Travail demandé
- a) D'après le texte de la page, quel éditeur a renoncé aux quatrièmes de couverture rédigées au futur ?
- b) Modifiez le passage du texte de la page qui commence par « Voici le résumé » et se termine par « la deuxième phrase ? », en y remplaçant « lieu désolé » par « endroit isolé ».

Texte de la page
====

Voici le résumé du film Logan (2017, mis en scène par James Mangold), tel qu’il figure sur la jaquette d’un boîtier de DVD. Le dénommé Logan, plus connu sous le nom de Wolverine, est l’un des superhéros de l’univers Marvel : « Dans un futur proche, un certain Logan, épuisé de fatigue, s’occupe d’un Professeur Xavier souffrant et affaibli, qu’il garde caché dans un lieu désolé à la frontière Mexicaine [sic]. Mais les tentatives de Logan pour se retrancher du monde et rompre avec son passé vont être réduites à néant lorsqu’une jeune mutante traquée par de sombres individus va se retrouver soudainement face à lui… » Le texte était bien parti, mais pourquoi diable avoir embrayé sur le futur dès la deuxième phrase ?

 

Je constate que les directeurs de collection de chez Gallimard ont pris conscience du problème : sur la quatrième de couverture des romans récemment publiés par cette auguste maison, ni dans la collection NRF ni dans la collection Folio, on ne trouve plus ces textes qui se mettaient au futur pour annoncer les péripéties censées régaler le lecteur. Mais, comme on a déjà pu le constater, les autres éditeurs ont du mal à résister à la tentation…

Le texte suivant représente une rareté car le futur y apparaît dès la première phrase : « À la Convention internationale de la rose, en Australie, le narrateur, journaliste français dans un magazine d’art de vivre, et Barbara, reporter allemande, vont éprouver la même fascination pour la présidente de l’événement, May de Caux. Cette Française au charme insolite cache une part d’ombre qu’ils vont bientôt découvrir : son passé de résistante et déportée qui la hante. De leur complicité grandissante va naître le projet d’un livre. / Pour Barbara, jeune femme d’une autre génération, pour l’indispensable transmission, May va consentir à raconter : Ravensbrück à dix-huit ans, la souffrance, les amitiés. Et l’après, le corps qui a perdu la mémoire de la tendresse. Ce sera une enquête parmi les cendres et les traces d’une vie reconstruite. / Et puis, il y a le souvenir de cette rose cueillie à Ravensbrück, un éclat dans le gris funeste, la beauté au milieu de la monstruosité, à l’origine de sa renaissance. / Le livre s’appellera La Douceur. » (Quatrième de couverture de La douceur, roman d’Étienne de Montety, éditions Stock, 2023. On vient d’en lire le texte de présentation complet.)

====

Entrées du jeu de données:
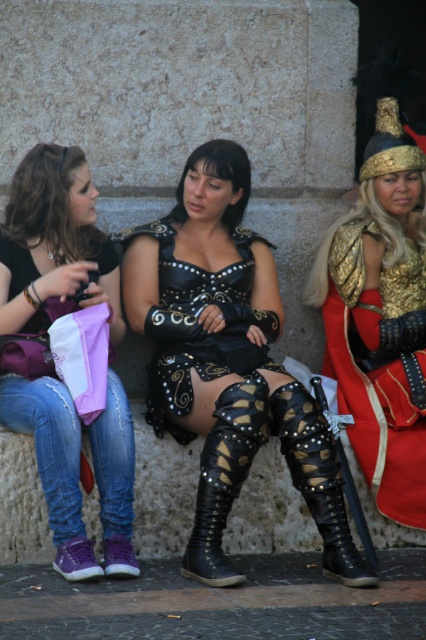
Based on the scene description, can you determine the spatial relationship between the denim jeans at lower left and the gold metallic armor at right? Specifically, which object is positioned to the left of the other?

The denim jeans at lower left are to the left of the gold metallic armor at right.

In the scene shown: You are a photographer trying to capture a candid shot of the gold metallic armor at right without including the denim jeans at lower left in the frame. Based on their positions, is this possible?

The denim jeans at lower left is in front of the gold metallic armor at right, so it would block the view. Therefore, it is not possible to capture the gold metallic armor at right without including the denim jeans at lower left in the frame.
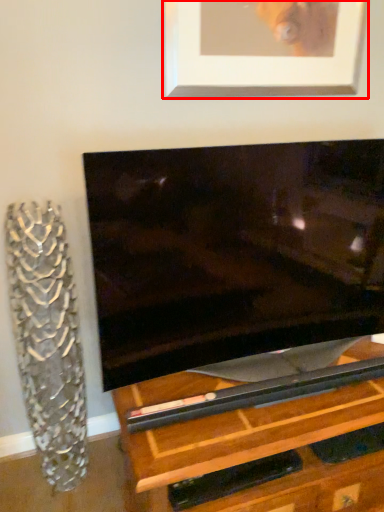
Question: From the image's perspective, what is the correct spatial positioning of picture frame (annotated by the red box) in reference to glass vase?

Choices:
 (A) above
 (B) below

Answer: (A)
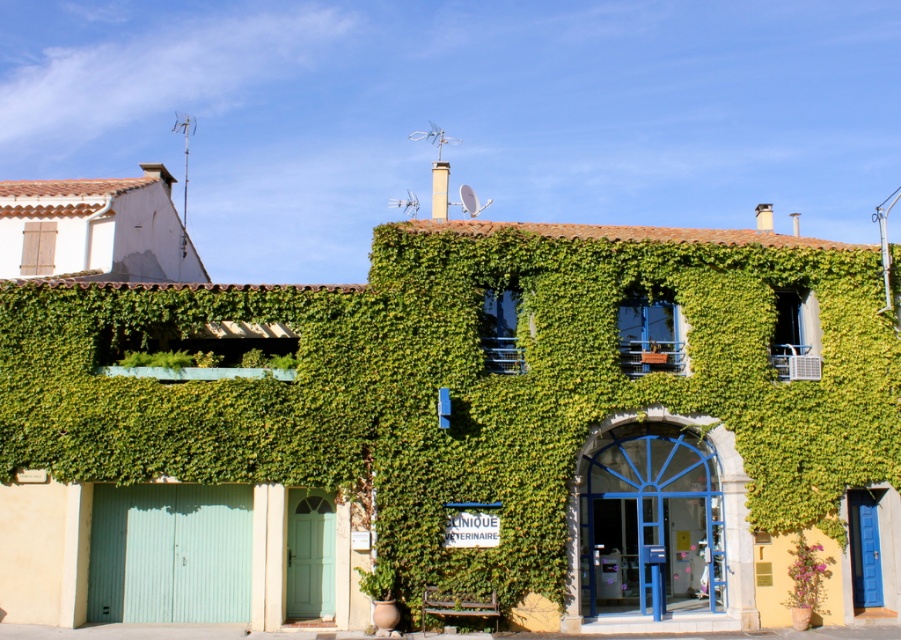
Is blue painted wood at lower left above teal matte/glossy garage door at lower left?

Yes.

This screenshot has height=640, width=901. Describe the element at coordinates (651, 522) in the screenshot. I see `blue painted wood at lower left` at that location.

The height and width of the screenshot is (640, 901). What are the coordinates of `blue painted wood at lower left` in the screenshot? It's located at (651, 522).

Can you confirm if blue painted wood at lower left is thinner than pink flower pot at lower right?

No, blue painted wood at lower left is not thinner than pink flower pot at lower right.

Looking at this image, who is more distant from viewer, [622,509] or [829,561]?

The point [622,509] is behind.

Where is `blue painted wood at lower left`? The width and height of the screenshot is (901, 640). blue painted wood at lower left is located at coordinates (651, 522).

Which of these two, teal matte/glossy garage door at lower left or pink flower pot at lower right, stands shorter?

Standing shorter between the two is pink flower pot at lower right.

In the scene shown: Does teal matte/glossy garage door at lower left appear over pink flower pot at lower right?

Correct, teal matte/glossy garage door at lower left is located above pink flower pot at lower right.

Between point (165, 611) and point (802, 540), which one is positioned behind?

The point (802, 540) is more distant.

Locate an element on the screen. Image resolution: width=901 pixels, height=640 pixels. teal matte/glossy garage door at lower left is located at coordinates (169, 552).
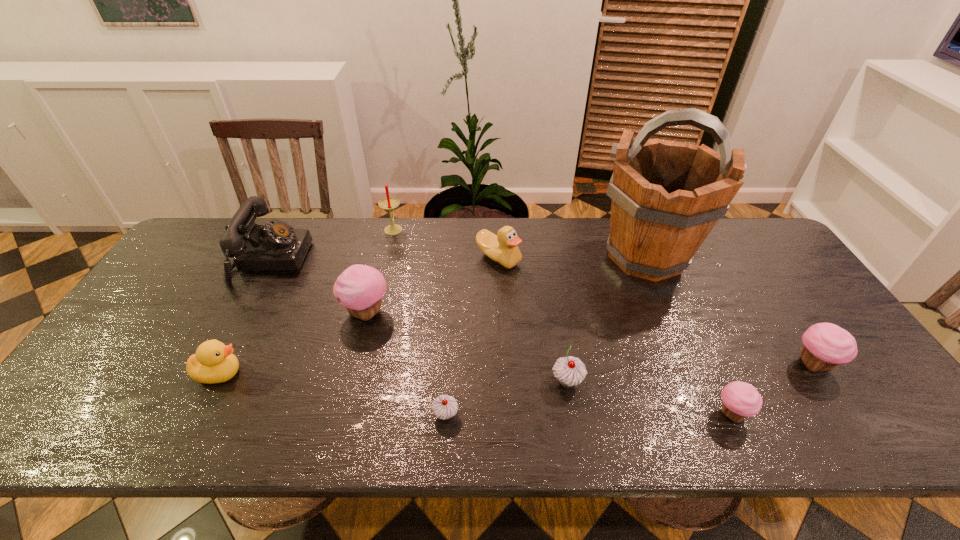
At what (x,y) coordinates should I click in order to perform the action: click on object at the right edge. Please return your answer as a coordinate pair (x, y). The width and height of the screenshot is (960, 540). Looking at the image, I should click on (825, 345).

Where is `vacant space at the far edge of the desktop`? Image resolution: width=960 pixels, height=540 pixels. vacant space at the far edge of the desktop is located at coordinates (582, 227).

This screenshot has width=960, height=540. In the image, there is a desktop. Find the location of `free space at the near edge`. free space at the near edge is located at coordinates (798, 436).

The height and width of the screenshot is (540, 960). Identify the location of free space at the left edge of the desktop. (129, 395).

This screenshot has width=960, height=540. In order to click on free space between the fourth cupcake from left to right and the black telephone in this screenshot , I will do `click(501, 336)`.

The height and width of the screenshot is (540, 960). In order to click on empty space that is in between the black telephone and the farther gray cupcake in this screenshot , I will do `click(419, 321)`.

At what (x,y) coordinates should I click in order to perform the action: click on unoccupied area between the smallest pink cupcake and the beige duck. Please return your answer as a coordinate pair (x, y). Looking at the image, I should click on click(615, 336).

Where is `free space that is in between the third cupcake from right to left and the black telephone`? The height and width of the screenshot is (540, 960). free space that is in between the third cupcake from right to left and the black telephone is located at coordinates (419, 321).

The width and height of the screenshot is (960, 540). I want to click on unoccupied position between the second smallest pink cupcake and the bigger gray cupcake, so click(690, 373).

Where is `empty space between the fifth object from right to left and the right gray cupcake`? This screenshot has height=540, width=960. empty space between the fifth object from right to left and the right gray cupcake is located at coordinates (533, 320).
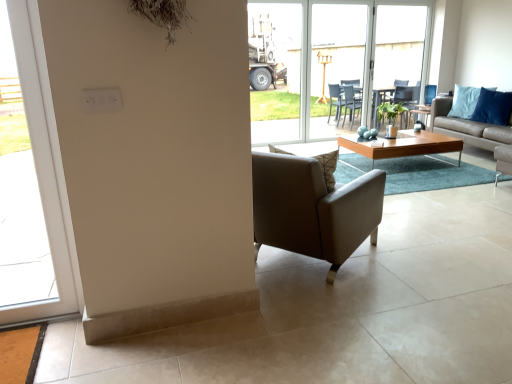
Question: From a real-world perspective, is leather at center physically above transparent plastic screen door at center, arranged as the first screen door when viewed from the left?

Choices:
 (A) no
 (B) yes

Answer: (A)

Question: Is leather at center taller than transparent plastic screen door at center, arranged as the first screen door when viewed from the left?

Choices:
 (A) yes
 (B) no

Answer: (B)

Question: Does leather at center have a smaller size compared to transparent plastic screen door at center, arranged as the first screen door when viewed from the left?

Choices:
 (A) yes
 (B) no

Answer: (B)

Question: Is leather at center in front of transparent plastic screen door at center, arranged as the first screen door when viewed from the left?

Choices:
 (A) no
 (B) yes

Answer: (B)

Question: Is transparent plastic screen door at center, which is the second screen door in right-to-left order, located within leather at center?

Choices:
 (A) yes
 (B) no

Answer: (B)

Question: Is leather at center facing towards transparent plastic screen door at center, which is the second screen door in right-to-left order?

Choices:
 (A) yes
 (B) no

Answer: (A)

Question: Can you confirm if transparent glass screen door at center, marked as the first screen door in a right-to-left arrangement, is thinner than transparent plastic screen door at center, which is the second screen door in right-to-left order?

Choices:
 (A) no
 (B) yes

Answer: (A)

Question: Are transparent glass screen door at center, marked as the first screen door in a right-to-left arrangement, and transparent plastic screen door at center, arranged as the first screen door when viewed from the left, beside each other?

Choices:
 (A) yes
 (B) no

Answer: (B)

Question: Does transparent glass screen door at center, marked as the first screen door in a right-to-left arrangement, lie in front of transparent plastic screen door at center, arranged as the first screen door when viewed from the left?

Choices:
 (A) no
 (B) yes

Answer: (A)

Question: Does transparent glass screen door at center, marked as the first screen door in a right-to-left arrangement, have a larger size compared to transparent plastic screen door at center, arranged as the first screen door when viewed from the left?

Choices:
 (A) no
 (B) yes

Answer: (A)

Question: Would you say transparent glass screen door at center, the 2th screen door from the left, is a long distance from transparent plastic screen door at center, which is the second screen door in right-to-left order?

Choices:
 (A) yes
 (B) no

Answer: (B)

Question: From a real-world perspective, is transparent glass screen door at center, marked as the first screen door in a right-to-left arrangement, under transparent plastic screen door at center, which is the second screen door in right-to-left order?

Choices:
 (A) yes
 (B) no

Answer: (B)

Question: Is leather at center outside of transparent glass screen door at center, the 2th screen door from the left?

Choices:
 (A) no
 (B) yes

Answer: (B)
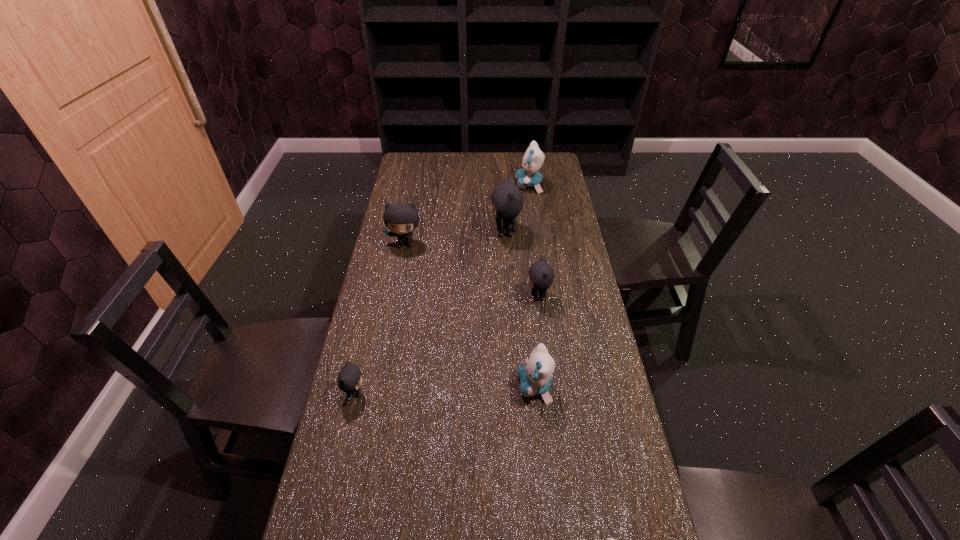
Where is `free spot located 0.100m on the front-facing side of the fourth nearest object`? free spot located 0.100m on the front-facing side of the fourth nearest object is located at coordinates (496, 297).

Identify the location of vacant space located on the front-facing side of the smallest gray kitten. This screenshot has height=540, width=960. (471, 393).

Find the location of `object situated at the far edge`. object situated at the far edge is located at coordinates (533, 158).

Find the location of a particular element. object present at the far right corner is located at coordinates (533, 158).

Where is `vacant space at the far edge`? vacant space at the far edge is located at coordinates pos(477,156).

Image resolution: width=960 pixels, height=540 pixels. In the image, there is a desktop. Find the location of `free space at the left edge`. free space at the left edge is located at coordinates (407, 301).

You are a GUI agent. You are given a task and a screenshot of the screen. Output one action in this format:
    pyautogui.click(x=<x>, y=<y>)
    Task: Click on the free space at the right edge of the desktop
    The image size is (960, 540).
    Given the screenshot: What is the action you would take?
    pyautogui.click(x=554, y=215)

At what (x,y) coordinates should I click in order to perform the action: click on unoccupied position between the biggest gray kitten and the second nearest blue kitten. Please return your answer as a coordinate pair (x, y). Looking at the image, I should click on (520, 309).

The image size is (960, 540). What are the coordinates of `free spot between the biggest gray kitten and the second farthest blue kitten` in the screenshot? It's located at (520, 309).

Identify the location of vacant space in between the farthest object and the third smallest gray kitten. Image resolution: width=960 pixels, height=540 pixels. (468, 214).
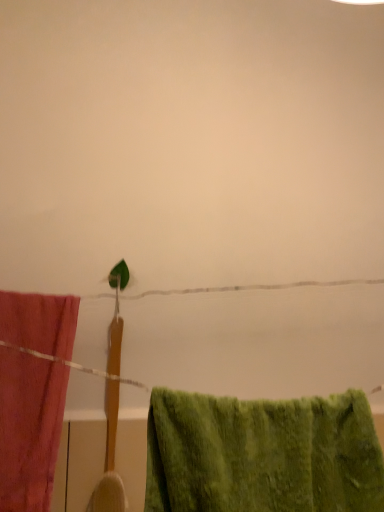
Question: From the image's perspective, is green fuzzy towel at lower right, positioned as the 2th towel in left-to-right order, located above or below matte pink towel at left, the 1th towel in the back-to-front sequence?

Choices:
 (A) above
 (B) below

Answer: (B)

Question: Considering their positions, is green fuzzy towel at lower right, which ranks as the first towel in front-to-back order, located in front of or behind matte pink towel at left, which is the first towel in left-to-right order?

Choices:
 (A) front
 (B) behind

Answer: (A)

Question: Considering the positions of point (230, 488) and point (1, 394), is point (230, 488) closer or farther from the camera than point (1, 394)?

Choices:
 (A) closer
 (B) farther

Answer: (A)

Question: Looking at their shapes, would you say matte pink towel at left, which is the first towel in left-to-right order, is wider or thinner than green fuzzy towel at lower right, which is the second towel from back to front?

Choices:
 (A) thin
 (B) wide

Answer: (A)

Question: In terms of size, does matte pink towel at left, which is the first towel in left-to-right order, appear bigger or smaller than green fuzzy towel at lower right, which ranks as the first towel in front-to-back order?

Choices:
 (A) small
 (B) big

Answer: (A)

Question: Would you say matte pink towel at left, the 1th towel in the back-to-front sequence, is to the left or to the right of green fuzzy towel at lower right, positioned as the 2th towel in left-to-right order, in the picture?

Choices:
 (A) right
 (B) left

Answer: (B)

Question: From a real-world perspective, is matte pink towel at left, which is the first towel in left-to-right order, above or below green fuzzy towel at lower right, which ranks as the first towel in front-to-back order?

Choices:
 (A) below
 (B) above

Answer: (B)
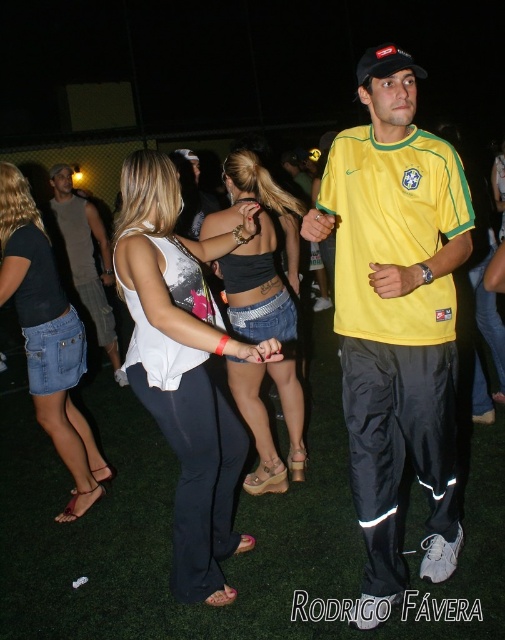
Question: Which point is farther to the camera?

Choices:
 (A) yellow fabric shirt at center
 (B) denim skirt at center
 (C) denim skirt at lower left

Answer: (C)

Question: Which object is the farthest from the white fabric top at center?

Choices:
 (A) denim skirt at center
 (B) denim shorts at left
 (C) denim skirt at lower left
 (D) yellow fabric shirt at center

Answer: (B)

Question: Is yellow fabric shirt at center positioned in front of white fabric top at center?

Choices:
 (A) no
 (B) yes

Answer: (B)

Question: Can you confirm if yellow fabric shirt at center is thinner than denim skirt at lower left?

Choices:
 (A) yes
 (B) no

Answer: (B)

Question: Which point is closer to the camera taking this photo?

Choices:
 (A) (466, 212)
 (B) (111, 317)

Answer: (A)

Question: Can you confirm if yellow fabric shirt at center is positioned to the right of white fabric top at center?

Choices:
 (A) no
 (B) yes

Answer: (B)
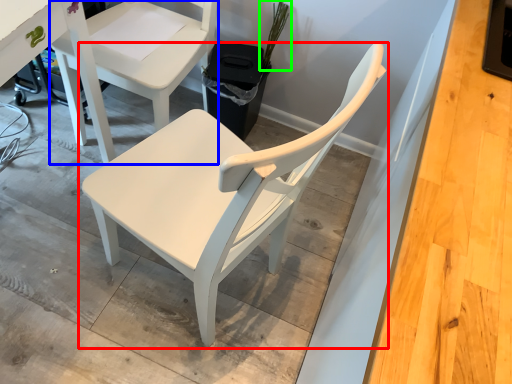
Question: Based on their relative distances, which object is nearer to chair (highlighted by a red box)? Choose from chair (highlighted by a blue box) and plant (highlighted by a green box).

Choices:
 (A) chair
 (B) plant

Answer: (A)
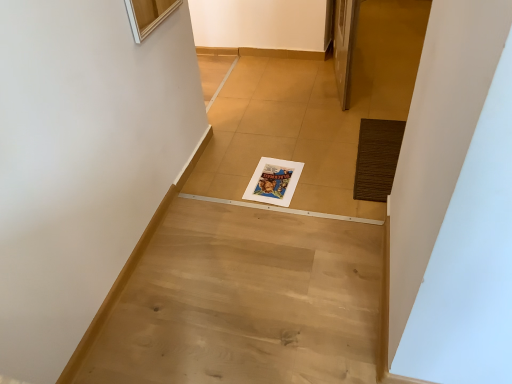
Question: Could light wood floor at center be considered to be inside white paper magazine at center?

Choices:
 (A) yes
 (B) no

Answer: (B)

Question: From a real-world perspective, is white paper magazine at center located higher than light wood floor at center?

Choices:
 (A) no
 (B) yes

Answer: (A)

Question: Considering the relative positions of white paper magazine at center and light wood floor at center in the image provided, is white paper magazine at center to the right of light wood floor at center from the viewer's perspective?

Choices:
 (A) no
 (B) yes

Answer: (B)

Question: Considering the relative sizes of white paper magazine at center and light wood floor at center in the image provided, is white paper magazine at center wider than light wood floor at center?

Choices:
 (A) no
 (B) yes

Answer: (A)

Question: Does white paper magazine at center have a greater height compared to light wood floor at center?

Choices:
 (A) yes
 (B) no

Answer: (A)

Question: From the image's perspective, would you say white paper magazine at center is shown under light wood floor at center?

Choices:
 (A) no
 (B) yes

====

Corrigé des consignes
- a) Gallimard, dans ses collections NRF et Folio.

- b)
Voici le résumé du film Logan (2017, mis en scène par James Mangold), tel qu’il figure sur la jaquette d’un boîtier de DVD. Le dénommé Logan, plus connu sous le nom de Wolverine, est l’un des superhéros de l’univers Marvel : « Dans un futur proche, un certain Logan, épuisé de fatigue, s’occupe d’un Professeur Xavier souffrant et affaibli, qu’il garde caché dans un endroit isolé à la frontière Mexicaine [sic]. Mais les tentatives de Logan pour se retrancher du monde et rompre avec son passé vont être réduites à néant lorsqu’une jeune mutante traquée par de sombres individus va se retrouver soudainement face à lui… » Le texte était bien parti, mais pourquoi diable avoir embrayé sur le futur dès la deuxième phrase ?